En acceptant le poste de Ministre des affaires étrangères, des Sénégalais de l’extérieur, elle choisit de collaborer avec l’actuel régime qui prône une vision totalement contraire à celle qu’elle a toujours défendue et que des leaders éclairés comme Mamadou Dia a exprimé dans « Afrique, le prix de la liberté, l’Harmattan, 2001 ».
Au regard de ces éclairages, nous considérons qu’Aïssata Tall Sall est une « transhumante » au même titre que tous les autres transhumants. Elle n’ose plus affronter l’avenir qui consisterait à prendre son bâton de pèlerin pour conquérir le pouvoir.
Sa nomination est uniquement un moyen de la récompenser en tant que cliente et alliée politique de dernière heure et c’est dommage. Elle a choisi sa carrière personnelle au détriment de l’intérêt général. Mais c’est un acte qu’elle aurait pu poser dès le départ lorsqu’elle était membre du bureau du parti socialiste. Elle aurait pu s’aligner à la discipline du parti socialiste, comme le lui conseillait feu Ousmane Tanor Dieng et nous l’aurions comprise.

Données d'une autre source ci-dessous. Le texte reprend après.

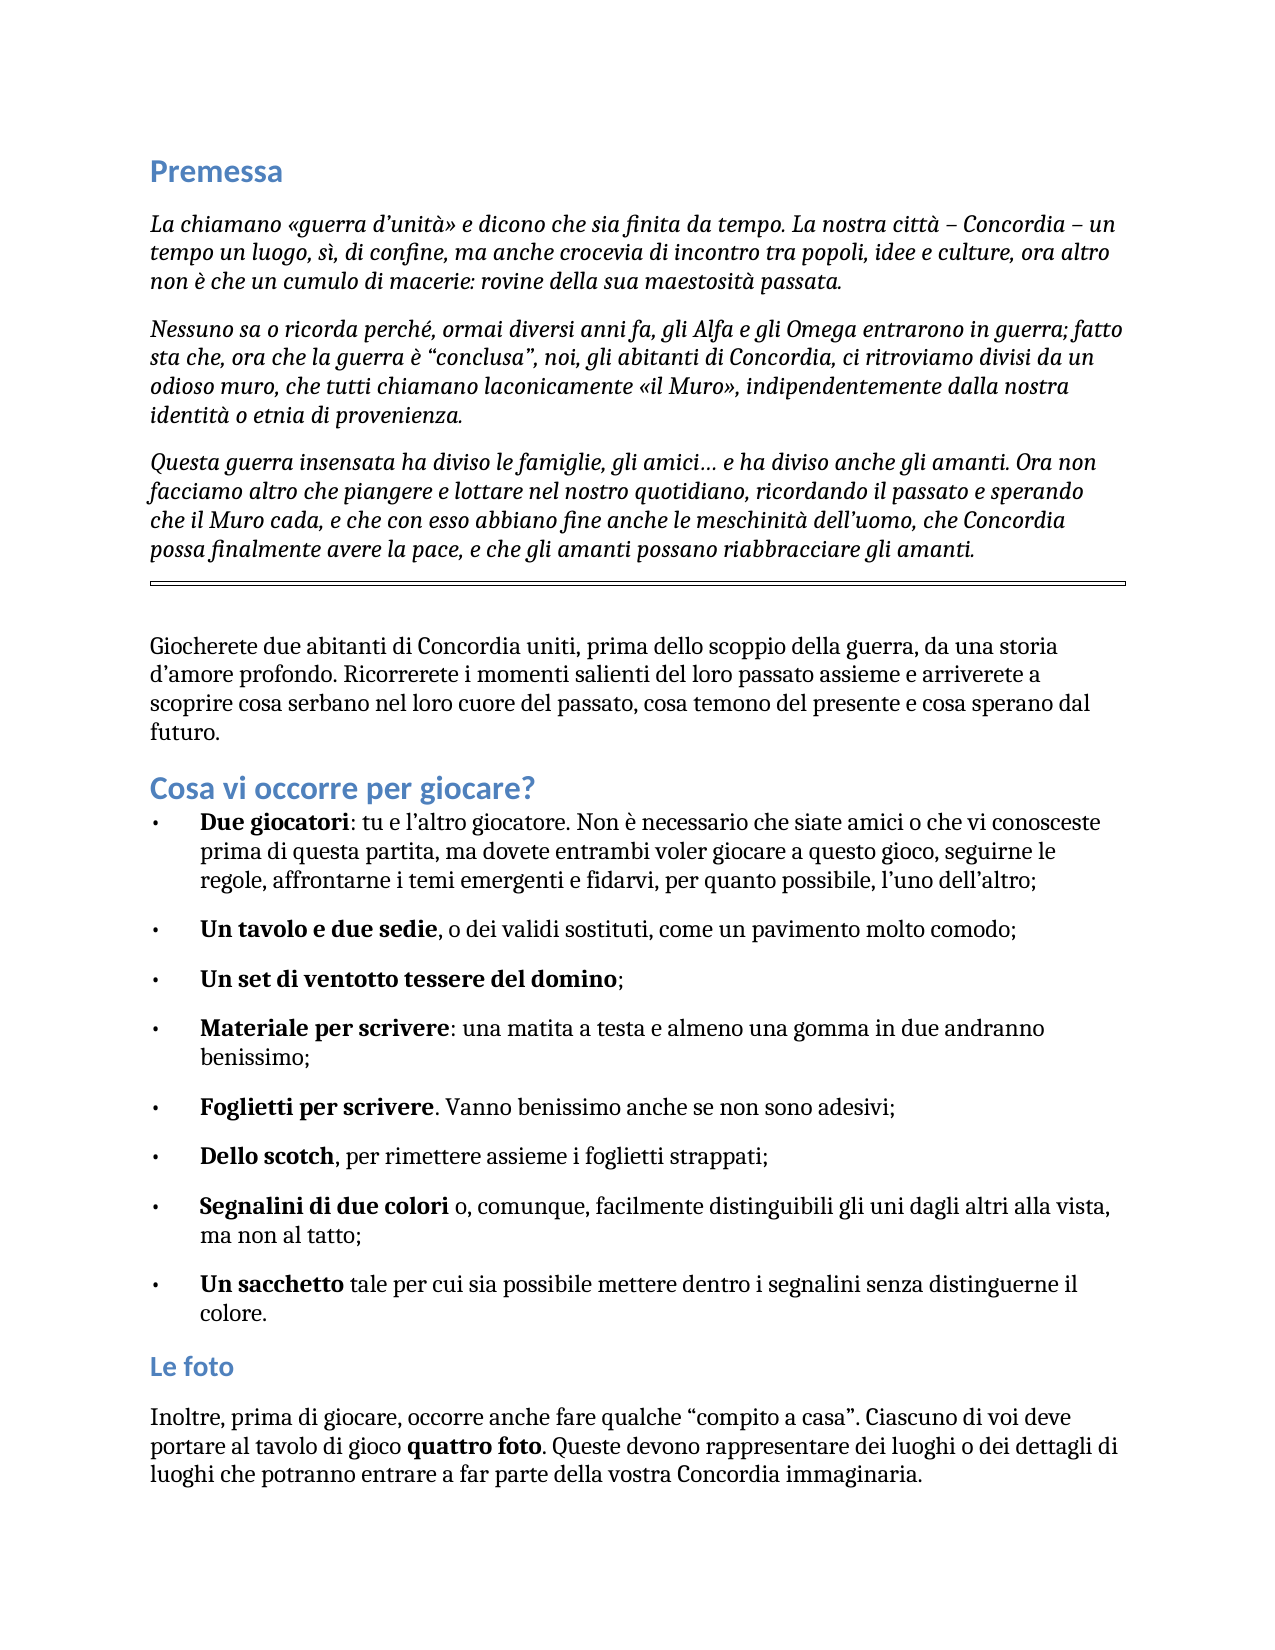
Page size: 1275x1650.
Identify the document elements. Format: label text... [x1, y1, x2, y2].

En tous les cas, ce remaniement a encore démontré que la parole politique est de plus en plus gangrénée par le mensonge. Elle est de moins en moins crédible et amène les sénégalais à se demander s’ils vont continuer de croire et de voter pour ces politiciens qui, une fois au pouvoir, rangent aux oubliettes leurs propres convictions et leurs promesses annoncées pendant les campagnes électorales. La politique est gangrénée par la prédominance de mensonges, de combines, d’arrangements éphémères, de ruses, de complaisances, de compromissions, sans aucune possibilité de progrès. C’est un constat qu’avait établi Axelle Kabou dans son ouvrage « Et si l’Afrique refusait le développement ?, Paris, Éditions L’Harmattan, 1991 » et qui concerne toujours toute l’Afrique subsaharienne.
Comme l’a si bien dit Babacar Sall, « L’éthique de la responsabilité a laissé place à l’intérêt stricto-personnel ». En effet, le mal du système politique sénégalais est aussi l’électoralisme qui ne mène à aucune alternative bénéfique pour le pays, mais plutôt à des changements du pire qui font regretter les régimes antérieurs. A ceci s’ajoute la crise d’exemplarité quasi-générale de la société globale. Les jeunes sénégalais qui émigrent et meurent en mer ne sont pas seulement en fuite de leur pays natal pour des raisons économiques, mais souffrent aussi de manque d’exemplarité et de modèle de référence. Ils sont arc-boutés, par ricochet, à des horizons brisés qui bouchent toutes perspectives d’avenir
Dans ce contexte, l’émergence du Sénégal devient problématique. Elle appelle à des préalables qui n’ont pas été pris en compte dans l’élaboration des plans et des mécanismes qui ont fondé cette nouvelle utopie dont on peut se douter qu’elle puisse rendre l’homme politique meilleur pour porter la vraie émergence axée sur l’organisation, la justice, le sens de l’intérêt général, la souveraineté nationale, l’éthique de la responsabilité, le primat du développement et la fin du politicien.
Ce sont des problématiques que j’ai développées dans mon dernier ouvrage intitulé « Sénégal, diagnostic d’un pays candidat à l’émergence » aux Editions l’harmattan en 2019 et j’invite nos concitoyens à les réviser afin d’en tirer toutes les utilités.
Momar-Sokhna DIOP est professeur d’économie-gestion, et écrivain.